Sunday, May 13, 2012

Yes, You Are.

It has been two days that i feel annoyed easily and being restless. I can get pissed off so easy that i myself could not imagine. I know i should not behave in such a way. But. But i do not know what happened to me. I Just felt that way. If i did hurt you, i am sorry.

Besides being bad tempered, i also feel the stress that strikes me! Studies, family, friends, whatever. I just could not get them out of myself. I tried so hard to study, but. Still a BUT! But, i still could not feel that its enough. What can i do? Dear Lord Jesus, please help me. I know it sounds weird. I need You Lord.

Depression. Complication. There are something that i could not write in my blog. It is too private that i have to keep it along with me. Only me. No names. Its about a she. i admit that i like her very much. So much that its hard for me to get through as well. Some photos, some songs, some status. Some 'some's.

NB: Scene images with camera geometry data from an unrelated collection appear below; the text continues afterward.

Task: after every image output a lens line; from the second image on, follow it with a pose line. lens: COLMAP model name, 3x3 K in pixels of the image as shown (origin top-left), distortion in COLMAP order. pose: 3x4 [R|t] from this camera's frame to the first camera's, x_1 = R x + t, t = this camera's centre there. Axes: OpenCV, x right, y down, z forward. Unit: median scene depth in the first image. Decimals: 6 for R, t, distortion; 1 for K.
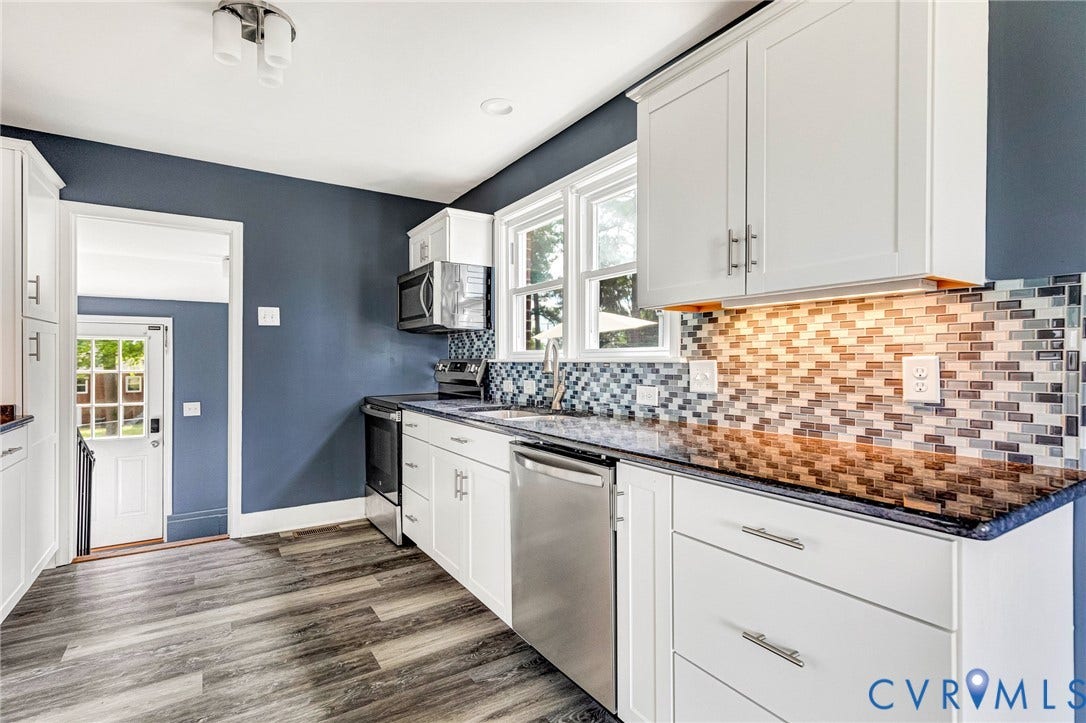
lens RADIAL K [[507.2, 0, 552.9], [0, 507.2, 363.2], [0, 0, 1]] dist [0.012116, -0.001978]
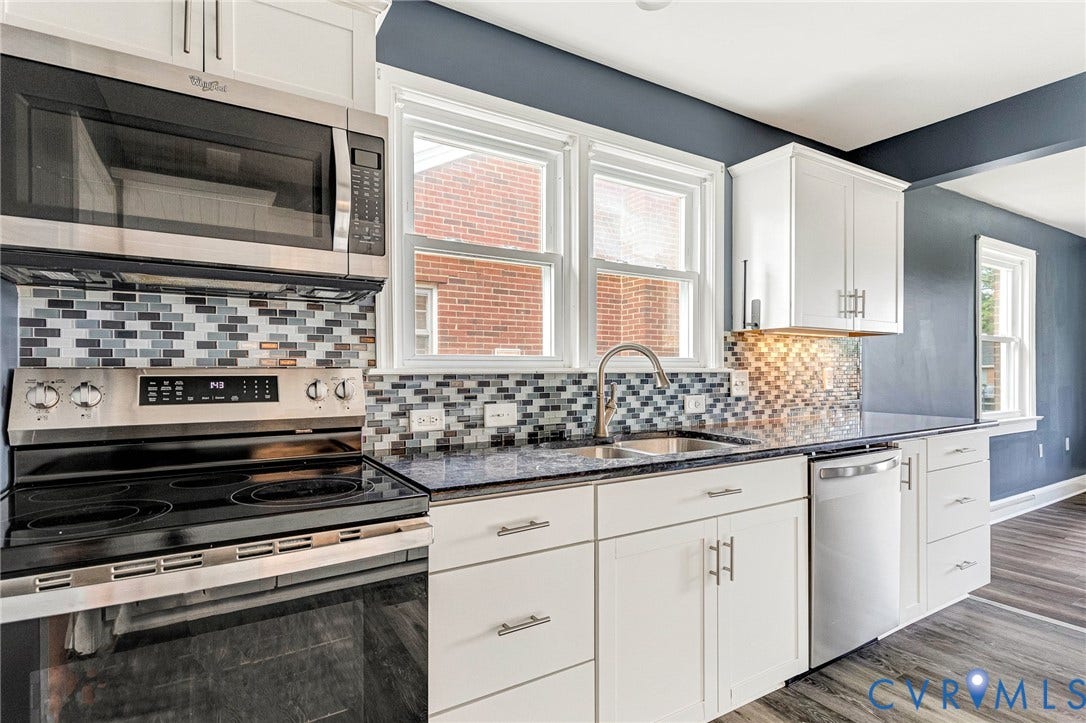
lens RADIAL K [[530.8, 0, 538.2], [0, 530.8, 370.1], [0, 0, 1]] dist [0.013223, -0.000821]
pose [[0.065567, -0.001092, 0.997848, -0.815927], [0.005484, 0.999985, 0.000734, -0.007957], [-0.997833, 0.005424, 0.065572, 1.097195]]
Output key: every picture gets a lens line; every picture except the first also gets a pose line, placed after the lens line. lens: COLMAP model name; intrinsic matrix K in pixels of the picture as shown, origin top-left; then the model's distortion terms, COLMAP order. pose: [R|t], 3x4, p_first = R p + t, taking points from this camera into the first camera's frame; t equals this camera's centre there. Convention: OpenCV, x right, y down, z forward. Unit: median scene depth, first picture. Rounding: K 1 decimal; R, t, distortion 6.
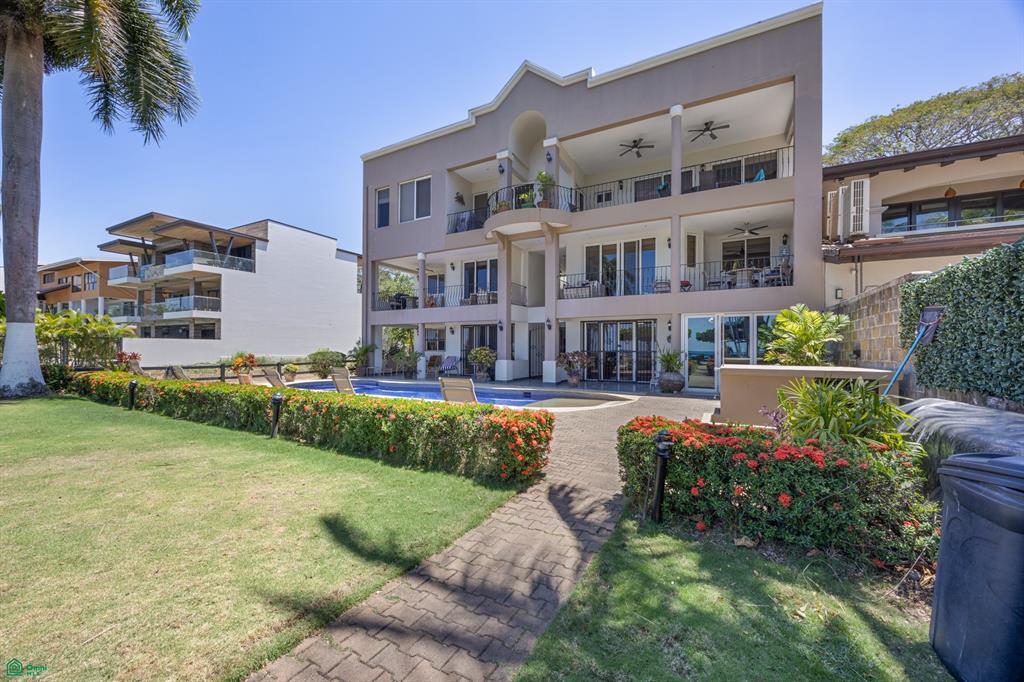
lens RADIAL K [[393.0, 0, 510.9], [0, 393.0, 346.4], [0, 0, 1]] dist [-0.003532, 0.000218]
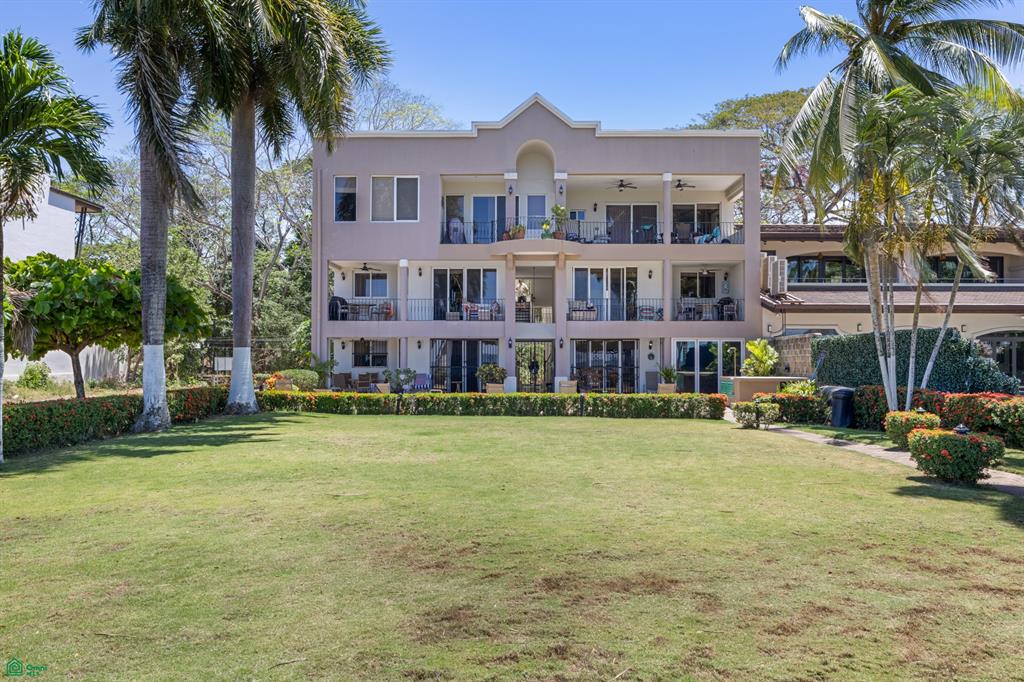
lens RADIAL K [[792.9, 0, 512.4], [0, 792.9, 341.9], [0, 0, 1]] dist [0.007515, 0.000879]
pose [[0.881387, 0.006219, 0.472355, -1.052969], [-0.001172, 0.999939, -0.010979, -0.035451], [-0.472394, 0.009123, 0.881340, -0.869743]]
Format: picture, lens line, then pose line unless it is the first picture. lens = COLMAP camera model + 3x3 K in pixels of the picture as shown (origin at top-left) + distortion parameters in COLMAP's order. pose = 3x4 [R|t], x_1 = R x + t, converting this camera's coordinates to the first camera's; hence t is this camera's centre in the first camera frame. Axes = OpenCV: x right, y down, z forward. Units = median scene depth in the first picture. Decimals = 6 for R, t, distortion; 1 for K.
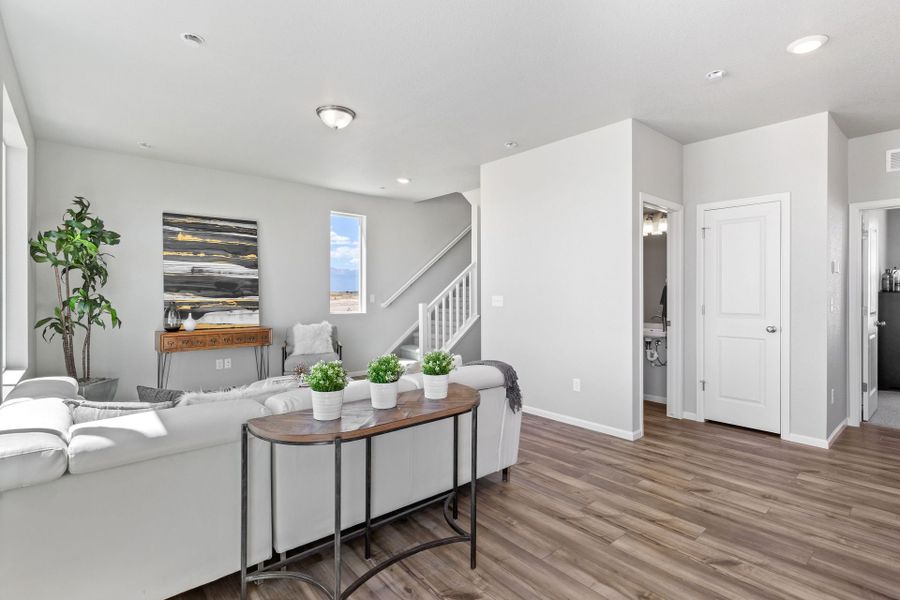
lens RADIAL K [[432.1, 0, 450.2], [0, 432.1, 293.4], [0, 0, 1]] dist [-0.000194, -0.000280]
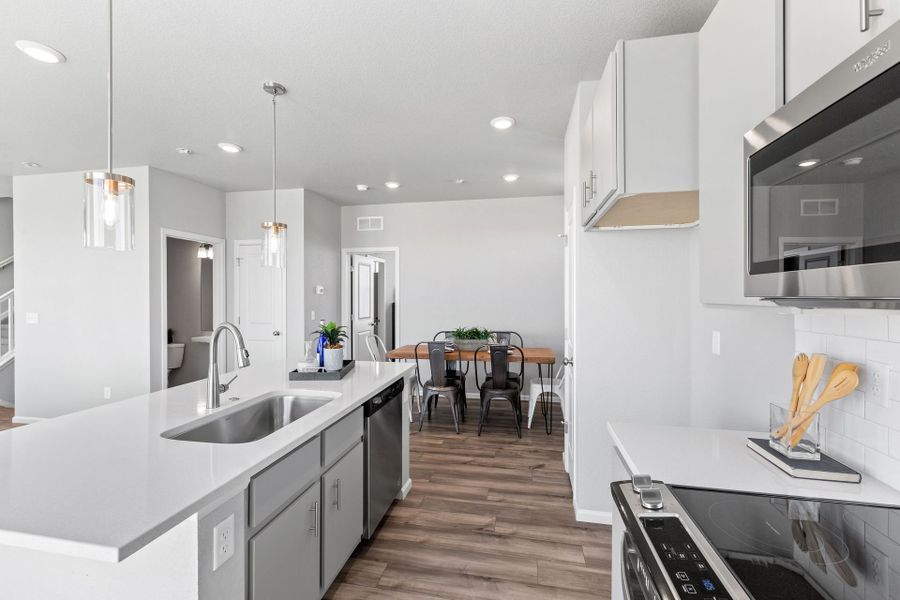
lens RADIAL K [[392.2, 0, 445.5], [0, 392.2, 296.6], [0, 0, 1]] dist [-0.000030, 0.000027]
pose [[0.789967, -0.001444, 0.613148, 0.300386], [0.002663, 0.999996, -0.001075, -0.027124], [-0.613144, 0.002482, 0.789968, -0.277046]]
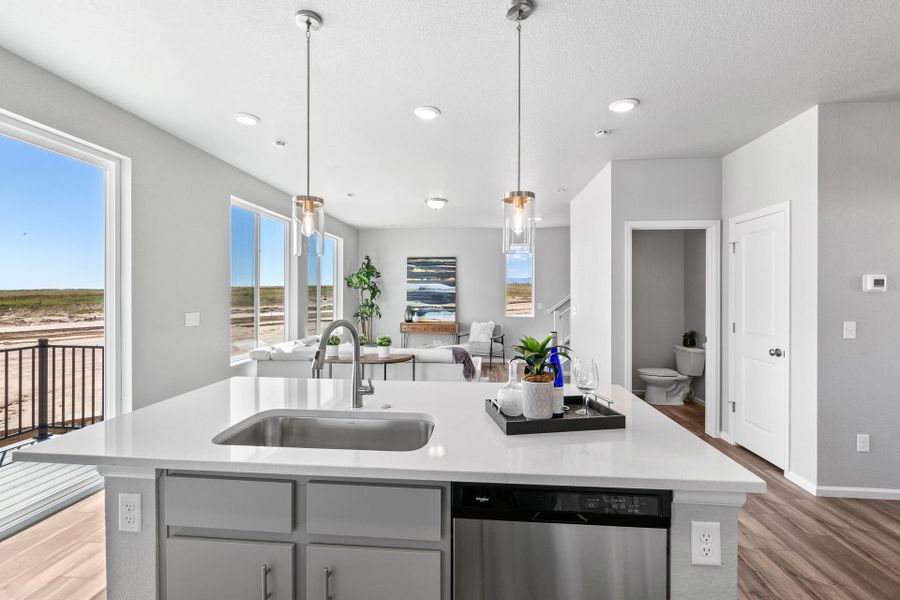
lens RADIAL K [[392.2, 0, 445.5], [0, 392.2, 296.6], [0, 0, 1]] dist [-0.000030, 0.000027]
pose [[0.699241, 0.005005, -0.714868, 0.649993], [-0.004463, 0.999987, 0.002636, -0.025774], [0.714872, 0.001347, 0.699254, -0.054944]]
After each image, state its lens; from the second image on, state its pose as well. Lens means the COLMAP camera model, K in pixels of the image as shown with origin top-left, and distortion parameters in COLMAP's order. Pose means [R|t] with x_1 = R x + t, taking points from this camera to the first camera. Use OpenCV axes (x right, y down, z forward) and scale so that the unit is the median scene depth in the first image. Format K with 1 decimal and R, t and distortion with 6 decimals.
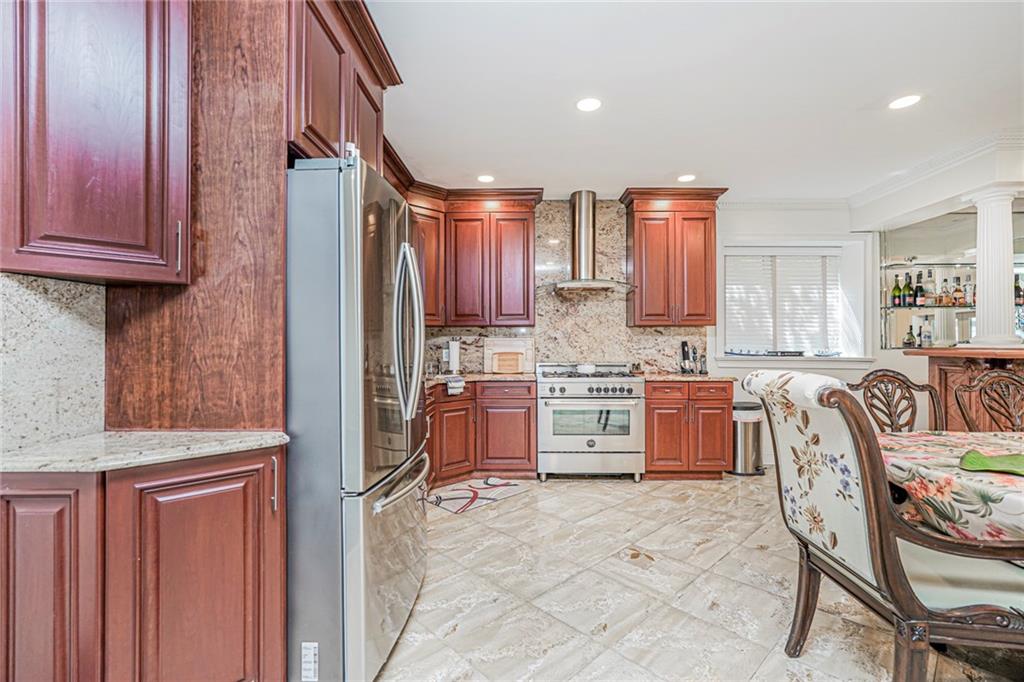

There is a friend. He. Ever once that he ask me not to think so much and live happily. I looked back to my past. figure out what i thought. Still. I could not overcome it. There are so many things that happened and what i can do was just, nothing. Nothing.

So suddenly, i wish you were there for me. I do not need you to speak, to talk or to listen to me. Now, i just need some moral support and a place where i can rest for awhile in a silent.

Now. I am sitting alone on my bed in my room facing my laptop listening to songs writing my blog with a fan in front of me and an aircond on. It seems to be so enjoyable. Its not. I can feel the loneliness. i can sense the tears. Somehow the songs played makes me miss you more.